Romuald Wadagni, actuel Ministre de l’Économie et des Finances du Bénin, a été officiellement désigné comme le candidat principal de la mouvance présidentielle pour l’élection présidentielle d’avril 2026, soutenu par l’Union Progressiste le Renouveau (UP-R) et le Bloc Républicain (BR). Sa colistière sera Mariam Chabi Talata, vice-présidente sortante, reconduite pour un second mandat dans une logique d’équilibre régional et de cohésion sociale.
Profil et positionnement de Romuald Wadagni
Wadagni, âgé de 49 ans et originaire de Lokossa (sud Bénin), s’est imposé par sa rigueur et la modernisation des finances publiques : gestion optimisée de la dette, lancement d’euro-obligations à des taux compétitifs, et introduction d’obligations durables pour financer la croissance.
Il est perçu comme l’artisan de la continuité des réformes engagées sous Patrice Talon depuis 2016 et incarne la transition générationnelle programmée par le président sortant.
Ancien cadre du cabinet Deloitte, il jouit d’une solide réputation auprès des bailleurs internationaux, tout en faisant face à la critique d’un certain manque de proximité politique avec la population, dans un contexte sociopolitique où la fibre politique reste essentielle.
La stratégie derrière le choix du duo
Mariam Chabi Talata, originaire de Bembéréké (nord Bénin), est reconduite comme colistière, symbole d’équilibre géographique et de consolidation du pouvoir entre le nord et le sud du pays.
L’équilibre géographique et sociologique : une stratégie éprouvée
Le duo respecte scrupuleusement le principe d’équilibre régional Nord-Sud, un paramètre incontournable de la politique béninoise.
Wadagni (Sud) : Représente le sud du pays, berceau politique et économique traditionnel.
Chabi Talata (Nord) : Assure la représentation et la loyauté des régions du nord, cruciales sur le plan électoral.
Cette combinaison est un outil de cohésion sociale et vise à maximiser l’attractivité du ticket sur l’ensemble du territoire national, court-circuitant les critiques potentielles sur une domination d’une région.
Ce ticket Wadagni-Talata vise à rassurer sur la continuité des acquis économiques ainsi qu’une stabilité sociopolitique destinée à faire face à l’opposition et aux enjeux électoraux de 2026.
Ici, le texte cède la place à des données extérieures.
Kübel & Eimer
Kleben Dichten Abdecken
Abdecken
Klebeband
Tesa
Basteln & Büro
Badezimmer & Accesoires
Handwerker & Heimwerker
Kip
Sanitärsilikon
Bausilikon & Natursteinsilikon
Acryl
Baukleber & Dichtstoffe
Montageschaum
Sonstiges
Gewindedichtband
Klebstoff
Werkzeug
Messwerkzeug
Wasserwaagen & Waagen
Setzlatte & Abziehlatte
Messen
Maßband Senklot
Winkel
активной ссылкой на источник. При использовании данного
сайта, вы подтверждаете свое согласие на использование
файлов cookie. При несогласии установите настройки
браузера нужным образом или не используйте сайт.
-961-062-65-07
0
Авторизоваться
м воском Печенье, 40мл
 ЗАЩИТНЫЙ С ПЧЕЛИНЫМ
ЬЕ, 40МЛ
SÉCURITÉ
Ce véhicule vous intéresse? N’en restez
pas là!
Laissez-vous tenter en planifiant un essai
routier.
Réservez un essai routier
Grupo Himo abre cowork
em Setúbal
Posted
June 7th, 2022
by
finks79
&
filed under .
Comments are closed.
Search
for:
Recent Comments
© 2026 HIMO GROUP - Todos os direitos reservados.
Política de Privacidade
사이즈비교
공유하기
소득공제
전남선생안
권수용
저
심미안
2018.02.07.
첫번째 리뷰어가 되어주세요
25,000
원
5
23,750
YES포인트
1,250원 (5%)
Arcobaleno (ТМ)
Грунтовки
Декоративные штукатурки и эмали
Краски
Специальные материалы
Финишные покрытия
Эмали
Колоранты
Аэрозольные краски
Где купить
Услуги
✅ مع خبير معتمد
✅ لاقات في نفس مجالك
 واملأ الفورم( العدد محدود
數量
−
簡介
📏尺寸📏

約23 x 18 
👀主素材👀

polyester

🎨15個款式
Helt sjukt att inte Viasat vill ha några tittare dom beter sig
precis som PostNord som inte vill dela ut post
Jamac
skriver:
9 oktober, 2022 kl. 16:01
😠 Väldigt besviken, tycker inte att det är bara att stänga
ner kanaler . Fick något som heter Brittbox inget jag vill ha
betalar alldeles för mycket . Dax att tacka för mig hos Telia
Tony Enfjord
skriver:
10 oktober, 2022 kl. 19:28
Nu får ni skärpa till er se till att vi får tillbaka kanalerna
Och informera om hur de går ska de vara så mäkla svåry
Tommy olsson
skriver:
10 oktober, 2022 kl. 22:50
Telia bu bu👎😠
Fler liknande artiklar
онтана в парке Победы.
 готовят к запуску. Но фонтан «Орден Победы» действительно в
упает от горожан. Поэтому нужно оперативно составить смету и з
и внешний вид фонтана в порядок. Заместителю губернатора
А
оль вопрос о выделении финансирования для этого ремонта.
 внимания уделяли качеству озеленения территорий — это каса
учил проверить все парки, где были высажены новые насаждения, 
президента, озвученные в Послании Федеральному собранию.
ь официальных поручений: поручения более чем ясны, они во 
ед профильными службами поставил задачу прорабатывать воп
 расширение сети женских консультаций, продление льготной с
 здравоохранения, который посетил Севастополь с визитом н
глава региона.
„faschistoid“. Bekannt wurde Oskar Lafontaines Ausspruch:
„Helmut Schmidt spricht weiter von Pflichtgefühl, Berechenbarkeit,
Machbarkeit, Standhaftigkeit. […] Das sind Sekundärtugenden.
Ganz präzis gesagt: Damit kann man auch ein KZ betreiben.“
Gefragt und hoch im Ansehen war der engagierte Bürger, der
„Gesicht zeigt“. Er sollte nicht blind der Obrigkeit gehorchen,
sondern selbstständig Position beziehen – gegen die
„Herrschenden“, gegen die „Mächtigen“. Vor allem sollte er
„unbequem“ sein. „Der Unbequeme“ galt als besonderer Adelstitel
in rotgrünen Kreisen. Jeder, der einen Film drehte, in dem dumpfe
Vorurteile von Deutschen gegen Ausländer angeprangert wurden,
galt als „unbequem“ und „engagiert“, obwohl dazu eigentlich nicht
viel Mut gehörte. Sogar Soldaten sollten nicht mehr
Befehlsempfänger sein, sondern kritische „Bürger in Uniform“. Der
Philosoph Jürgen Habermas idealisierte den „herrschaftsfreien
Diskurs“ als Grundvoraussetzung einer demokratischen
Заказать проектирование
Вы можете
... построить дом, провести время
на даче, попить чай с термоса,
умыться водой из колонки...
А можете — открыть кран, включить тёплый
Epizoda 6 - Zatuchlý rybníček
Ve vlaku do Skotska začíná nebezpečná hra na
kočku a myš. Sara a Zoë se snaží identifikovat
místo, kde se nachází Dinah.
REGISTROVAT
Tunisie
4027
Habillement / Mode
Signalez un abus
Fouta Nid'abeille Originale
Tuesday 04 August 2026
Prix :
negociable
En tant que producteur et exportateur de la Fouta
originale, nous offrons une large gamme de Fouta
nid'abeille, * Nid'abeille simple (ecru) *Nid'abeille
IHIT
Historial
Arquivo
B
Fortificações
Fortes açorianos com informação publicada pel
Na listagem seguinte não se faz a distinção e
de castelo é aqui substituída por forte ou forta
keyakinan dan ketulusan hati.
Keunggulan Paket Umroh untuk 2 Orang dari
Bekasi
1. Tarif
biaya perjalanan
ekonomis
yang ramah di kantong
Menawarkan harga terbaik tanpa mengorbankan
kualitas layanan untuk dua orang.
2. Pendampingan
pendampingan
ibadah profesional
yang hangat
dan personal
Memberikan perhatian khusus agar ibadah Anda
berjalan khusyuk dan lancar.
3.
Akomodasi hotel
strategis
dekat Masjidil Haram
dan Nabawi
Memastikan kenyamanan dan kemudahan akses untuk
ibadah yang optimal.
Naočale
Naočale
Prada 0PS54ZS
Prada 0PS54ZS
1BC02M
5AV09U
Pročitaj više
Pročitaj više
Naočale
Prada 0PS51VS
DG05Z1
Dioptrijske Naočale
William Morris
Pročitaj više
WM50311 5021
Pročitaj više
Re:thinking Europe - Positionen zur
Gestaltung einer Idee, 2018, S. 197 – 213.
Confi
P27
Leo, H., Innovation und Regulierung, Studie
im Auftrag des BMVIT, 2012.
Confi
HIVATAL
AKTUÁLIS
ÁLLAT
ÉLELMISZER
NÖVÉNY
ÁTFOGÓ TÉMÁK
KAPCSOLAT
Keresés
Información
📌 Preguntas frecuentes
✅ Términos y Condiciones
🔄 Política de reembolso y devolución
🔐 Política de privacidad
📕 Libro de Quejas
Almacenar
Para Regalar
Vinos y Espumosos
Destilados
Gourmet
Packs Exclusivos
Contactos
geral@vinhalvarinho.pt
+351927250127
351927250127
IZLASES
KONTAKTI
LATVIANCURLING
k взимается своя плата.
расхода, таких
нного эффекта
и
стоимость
Forces et défis du ticket Wadagni-Talata
Compétence économique avérée : C’est l’atout majeur de Wadagni. Il pourra faire campagne sur des résultats concrets (croissance, infrastructures).
Stabilité et expérience du pouvoir : Le duo est déjà en place et fonctionne. Aucun temps d’adaptation n’est nécessaire.
Unité de la mouvance présidentielle : La désignation semble consensuelle au sein des partisans de Talon, évitant des primaires conflictuelles.
Le déficit de proximité (« la fibre politique ») : C’est le point faible le plus souvent cité concernant Wadagni. Son profil de technocrate international, s’il rassure les marchés, peut être perçu comme un éloignement des préoccupations quotidiennes des populations (chômage, coût de la vie). Sa campagne devra impérativement incarner une dimension plus sociale et humaine pour convaincre au-delà des chiffres macroéconomiques.
Un bilan économique à double tranchant : Si les indicateurs macroéconomiques sont souvent salués, l’opposition et une partie de la société civile dénoncent des inégalités persistantes et une croissance qui ne « ruisselle » pas assez. La campagne sera l’occasion pour les opposants de contester ce bilan.
Un contexte sociopolitique tendu : La gestion de l’opposition et de l’espace démocratique sous Talon reste un sujet de critique. Le ticket devra soit défendre ce bilan, soit proposer une ouverture pour apaiser les tensions.
La stratégie est claire : faire campagne sur le bilan économique et la promesse de sa poursuite, en s’appuyant sur un duo éprouvé et complémentaire. Le succès dépendra de leur capacité à transformer la compétence technique en connexion électorale et à répondre aux critiques sur les questions de gouvernance politique et d’inclusivité économique. L’élection de 2026 se présentera ainsi comme un référendum sur les dix années de présidence Talon.